» **TASK BRIEF**:
Give back only the lines in the records below from the one with "l∗ε := α− − α+2 ε log ε + ε 2 log A−Γ−A+Γ+." to the one with "Ξ(l∗ε)S(·)‖∞ ≤ C1δ(l∗ε)", both inclusive, word for word.

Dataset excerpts
----
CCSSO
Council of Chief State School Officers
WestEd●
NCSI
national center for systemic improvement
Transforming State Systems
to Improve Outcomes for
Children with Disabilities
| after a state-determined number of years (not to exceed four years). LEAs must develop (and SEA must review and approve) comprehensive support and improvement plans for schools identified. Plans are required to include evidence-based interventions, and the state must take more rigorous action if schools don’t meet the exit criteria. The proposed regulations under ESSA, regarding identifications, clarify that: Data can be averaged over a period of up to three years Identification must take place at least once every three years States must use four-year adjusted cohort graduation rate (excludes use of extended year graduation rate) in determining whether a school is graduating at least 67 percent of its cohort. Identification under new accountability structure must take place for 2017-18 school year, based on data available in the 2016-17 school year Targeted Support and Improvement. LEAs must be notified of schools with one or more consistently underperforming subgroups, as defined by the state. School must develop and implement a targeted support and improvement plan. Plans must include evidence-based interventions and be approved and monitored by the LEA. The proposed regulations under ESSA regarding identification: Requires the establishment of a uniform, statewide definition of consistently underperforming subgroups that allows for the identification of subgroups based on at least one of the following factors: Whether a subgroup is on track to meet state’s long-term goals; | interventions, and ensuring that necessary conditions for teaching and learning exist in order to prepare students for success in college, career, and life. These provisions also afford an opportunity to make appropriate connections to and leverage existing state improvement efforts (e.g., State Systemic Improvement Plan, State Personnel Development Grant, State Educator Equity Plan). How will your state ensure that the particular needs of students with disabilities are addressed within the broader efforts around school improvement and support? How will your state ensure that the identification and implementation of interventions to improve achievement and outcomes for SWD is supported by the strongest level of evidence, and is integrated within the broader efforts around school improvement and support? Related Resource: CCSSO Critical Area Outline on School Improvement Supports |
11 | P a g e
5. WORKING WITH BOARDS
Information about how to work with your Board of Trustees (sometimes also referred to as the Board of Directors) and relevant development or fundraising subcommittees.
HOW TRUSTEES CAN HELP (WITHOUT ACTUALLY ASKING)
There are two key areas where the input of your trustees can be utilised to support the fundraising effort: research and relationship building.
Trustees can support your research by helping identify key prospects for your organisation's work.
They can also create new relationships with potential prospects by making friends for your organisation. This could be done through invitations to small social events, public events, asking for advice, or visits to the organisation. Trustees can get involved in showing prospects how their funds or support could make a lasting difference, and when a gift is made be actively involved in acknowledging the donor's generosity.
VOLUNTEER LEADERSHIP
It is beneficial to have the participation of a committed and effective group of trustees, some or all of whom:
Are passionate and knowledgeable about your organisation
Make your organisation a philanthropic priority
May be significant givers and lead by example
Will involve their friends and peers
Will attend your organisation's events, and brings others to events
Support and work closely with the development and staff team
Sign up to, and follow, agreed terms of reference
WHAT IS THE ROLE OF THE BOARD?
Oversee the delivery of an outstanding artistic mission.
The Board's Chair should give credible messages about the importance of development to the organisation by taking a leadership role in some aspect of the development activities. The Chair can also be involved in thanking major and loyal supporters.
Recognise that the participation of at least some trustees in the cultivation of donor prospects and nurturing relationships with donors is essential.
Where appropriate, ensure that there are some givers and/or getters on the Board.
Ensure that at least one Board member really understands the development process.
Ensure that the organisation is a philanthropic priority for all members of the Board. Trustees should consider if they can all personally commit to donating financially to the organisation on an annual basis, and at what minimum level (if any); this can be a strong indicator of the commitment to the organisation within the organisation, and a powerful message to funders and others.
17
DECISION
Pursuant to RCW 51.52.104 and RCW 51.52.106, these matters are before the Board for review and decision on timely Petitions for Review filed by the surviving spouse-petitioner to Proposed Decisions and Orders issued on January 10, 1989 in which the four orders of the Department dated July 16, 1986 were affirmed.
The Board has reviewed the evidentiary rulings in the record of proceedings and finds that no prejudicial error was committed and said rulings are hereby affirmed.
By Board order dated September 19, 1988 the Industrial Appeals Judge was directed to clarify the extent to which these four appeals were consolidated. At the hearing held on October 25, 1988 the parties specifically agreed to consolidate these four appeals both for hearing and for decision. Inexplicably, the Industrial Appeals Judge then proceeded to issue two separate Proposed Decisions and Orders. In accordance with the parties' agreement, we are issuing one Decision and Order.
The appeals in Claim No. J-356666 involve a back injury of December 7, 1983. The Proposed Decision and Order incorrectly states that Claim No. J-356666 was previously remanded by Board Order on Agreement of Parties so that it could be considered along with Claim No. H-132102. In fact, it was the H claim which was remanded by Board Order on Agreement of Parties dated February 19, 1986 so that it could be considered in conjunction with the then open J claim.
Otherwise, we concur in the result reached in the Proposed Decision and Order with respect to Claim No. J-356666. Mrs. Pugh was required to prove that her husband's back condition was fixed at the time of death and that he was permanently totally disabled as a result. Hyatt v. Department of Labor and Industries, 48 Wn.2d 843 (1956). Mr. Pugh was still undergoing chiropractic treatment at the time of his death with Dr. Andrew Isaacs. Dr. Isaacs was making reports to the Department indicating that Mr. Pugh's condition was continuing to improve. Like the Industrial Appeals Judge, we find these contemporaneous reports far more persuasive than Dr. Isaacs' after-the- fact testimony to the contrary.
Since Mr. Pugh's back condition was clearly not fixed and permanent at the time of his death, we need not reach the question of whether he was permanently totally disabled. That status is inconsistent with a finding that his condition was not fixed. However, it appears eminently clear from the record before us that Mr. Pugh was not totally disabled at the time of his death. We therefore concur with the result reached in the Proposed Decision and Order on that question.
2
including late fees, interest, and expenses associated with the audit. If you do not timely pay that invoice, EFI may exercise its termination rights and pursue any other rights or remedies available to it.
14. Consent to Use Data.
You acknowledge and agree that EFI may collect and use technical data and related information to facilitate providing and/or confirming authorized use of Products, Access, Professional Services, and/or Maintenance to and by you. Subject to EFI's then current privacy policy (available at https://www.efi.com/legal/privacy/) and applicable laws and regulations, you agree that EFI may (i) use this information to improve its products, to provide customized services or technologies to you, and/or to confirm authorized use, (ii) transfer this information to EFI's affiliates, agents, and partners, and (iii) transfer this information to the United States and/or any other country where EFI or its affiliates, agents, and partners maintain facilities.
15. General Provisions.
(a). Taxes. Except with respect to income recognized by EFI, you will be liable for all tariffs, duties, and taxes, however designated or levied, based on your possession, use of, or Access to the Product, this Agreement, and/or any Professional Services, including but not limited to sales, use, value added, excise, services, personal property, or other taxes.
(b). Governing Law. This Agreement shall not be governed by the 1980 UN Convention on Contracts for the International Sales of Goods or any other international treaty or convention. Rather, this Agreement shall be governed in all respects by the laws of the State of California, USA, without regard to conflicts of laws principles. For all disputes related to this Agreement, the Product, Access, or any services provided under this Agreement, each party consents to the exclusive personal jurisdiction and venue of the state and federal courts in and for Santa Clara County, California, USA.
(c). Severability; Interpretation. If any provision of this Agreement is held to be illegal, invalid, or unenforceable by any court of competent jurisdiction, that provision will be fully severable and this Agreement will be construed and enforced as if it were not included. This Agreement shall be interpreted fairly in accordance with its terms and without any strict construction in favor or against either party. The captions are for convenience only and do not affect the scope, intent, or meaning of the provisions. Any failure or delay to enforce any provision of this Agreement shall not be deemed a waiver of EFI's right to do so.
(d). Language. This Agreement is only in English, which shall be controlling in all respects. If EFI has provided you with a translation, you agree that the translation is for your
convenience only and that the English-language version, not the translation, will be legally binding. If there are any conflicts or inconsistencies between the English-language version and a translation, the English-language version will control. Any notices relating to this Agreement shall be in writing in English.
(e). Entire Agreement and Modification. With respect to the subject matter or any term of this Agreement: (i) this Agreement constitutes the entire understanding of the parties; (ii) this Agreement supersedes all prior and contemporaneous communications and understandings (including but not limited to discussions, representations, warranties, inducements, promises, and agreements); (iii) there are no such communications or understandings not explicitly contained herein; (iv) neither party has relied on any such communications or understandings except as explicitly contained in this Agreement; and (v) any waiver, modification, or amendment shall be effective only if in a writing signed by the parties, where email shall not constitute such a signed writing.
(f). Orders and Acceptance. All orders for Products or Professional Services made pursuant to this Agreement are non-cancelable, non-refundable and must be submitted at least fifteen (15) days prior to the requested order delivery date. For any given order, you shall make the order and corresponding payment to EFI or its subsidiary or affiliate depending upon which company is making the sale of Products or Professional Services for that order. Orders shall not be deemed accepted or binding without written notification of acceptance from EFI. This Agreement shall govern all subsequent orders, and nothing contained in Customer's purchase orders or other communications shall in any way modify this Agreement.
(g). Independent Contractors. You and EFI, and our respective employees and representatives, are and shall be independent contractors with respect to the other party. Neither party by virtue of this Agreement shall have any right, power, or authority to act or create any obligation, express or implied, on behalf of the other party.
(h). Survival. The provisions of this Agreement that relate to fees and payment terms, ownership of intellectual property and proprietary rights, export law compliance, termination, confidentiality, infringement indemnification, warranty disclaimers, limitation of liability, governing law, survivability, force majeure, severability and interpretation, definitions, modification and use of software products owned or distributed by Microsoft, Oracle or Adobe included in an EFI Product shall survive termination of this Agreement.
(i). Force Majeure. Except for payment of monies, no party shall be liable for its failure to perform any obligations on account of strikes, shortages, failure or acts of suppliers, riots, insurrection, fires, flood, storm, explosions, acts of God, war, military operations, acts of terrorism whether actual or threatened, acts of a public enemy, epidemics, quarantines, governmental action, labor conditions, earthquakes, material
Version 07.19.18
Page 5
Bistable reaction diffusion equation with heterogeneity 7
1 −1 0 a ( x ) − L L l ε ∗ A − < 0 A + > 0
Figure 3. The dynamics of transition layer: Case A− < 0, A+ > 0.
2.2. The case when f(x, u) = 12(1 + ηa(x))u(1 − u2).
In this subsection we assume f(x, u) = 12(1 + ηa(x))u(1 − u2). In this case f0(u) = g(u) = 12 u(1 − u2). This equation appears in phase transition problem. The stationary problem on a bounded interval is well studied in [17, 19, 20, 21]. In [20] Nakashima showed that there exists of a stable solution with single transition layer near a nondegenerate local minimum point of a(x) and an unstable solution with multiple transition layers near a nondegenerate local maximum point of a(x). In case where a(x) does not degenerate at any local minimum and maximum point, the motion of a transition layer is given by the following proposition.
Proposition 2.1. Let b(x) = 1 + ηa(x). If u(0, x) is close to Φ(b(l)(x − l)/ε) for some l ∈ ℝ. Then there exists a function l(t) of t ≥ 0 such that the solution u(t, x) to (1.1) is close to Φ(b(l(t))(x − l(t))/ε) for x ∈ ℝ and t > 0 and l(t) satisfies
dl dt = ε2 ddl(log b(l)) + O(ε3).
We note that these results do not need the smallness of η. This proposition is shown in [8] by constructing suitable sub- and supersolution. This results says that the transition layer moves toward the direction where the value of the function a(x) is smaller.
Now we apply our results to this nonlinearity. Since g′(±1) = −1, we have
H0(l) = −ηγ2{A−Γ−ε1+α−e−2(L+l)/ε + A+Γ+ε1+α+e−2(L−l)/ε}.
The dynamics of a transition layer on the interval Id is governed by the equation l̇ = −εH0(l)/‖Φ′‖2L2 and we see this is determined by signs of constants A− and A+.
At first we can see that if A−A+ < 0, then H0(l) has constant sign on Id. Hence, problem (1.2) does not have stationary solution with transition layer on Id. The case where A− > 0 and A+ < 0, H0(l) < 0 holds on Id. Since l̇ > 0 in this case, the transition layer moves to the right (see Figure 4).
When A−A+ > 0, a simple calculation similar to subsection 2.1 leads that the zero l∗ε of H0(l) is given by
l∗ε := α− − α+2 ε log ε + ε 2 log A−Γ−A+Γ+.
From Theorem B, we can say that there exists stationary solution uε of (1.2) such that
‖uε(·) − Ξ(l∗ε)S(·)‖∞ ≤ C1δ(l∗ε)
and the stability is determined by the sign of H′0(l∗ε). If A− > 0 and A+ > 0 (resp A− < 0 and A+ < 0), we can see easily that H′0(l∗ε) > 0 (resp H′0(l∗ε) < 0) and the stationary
----
» **ANSWER BELOW**:
l∗ε := α− − α+2 ε log ε + ε 2 log A−Γ−A+Γ+.
From Theorem B, we can say that there exists stationary solution uε of (1.2) such that
‖uε(·) − Ξ(l∗ε)S(·)‖∞ ≤ C1δ(l∗ε)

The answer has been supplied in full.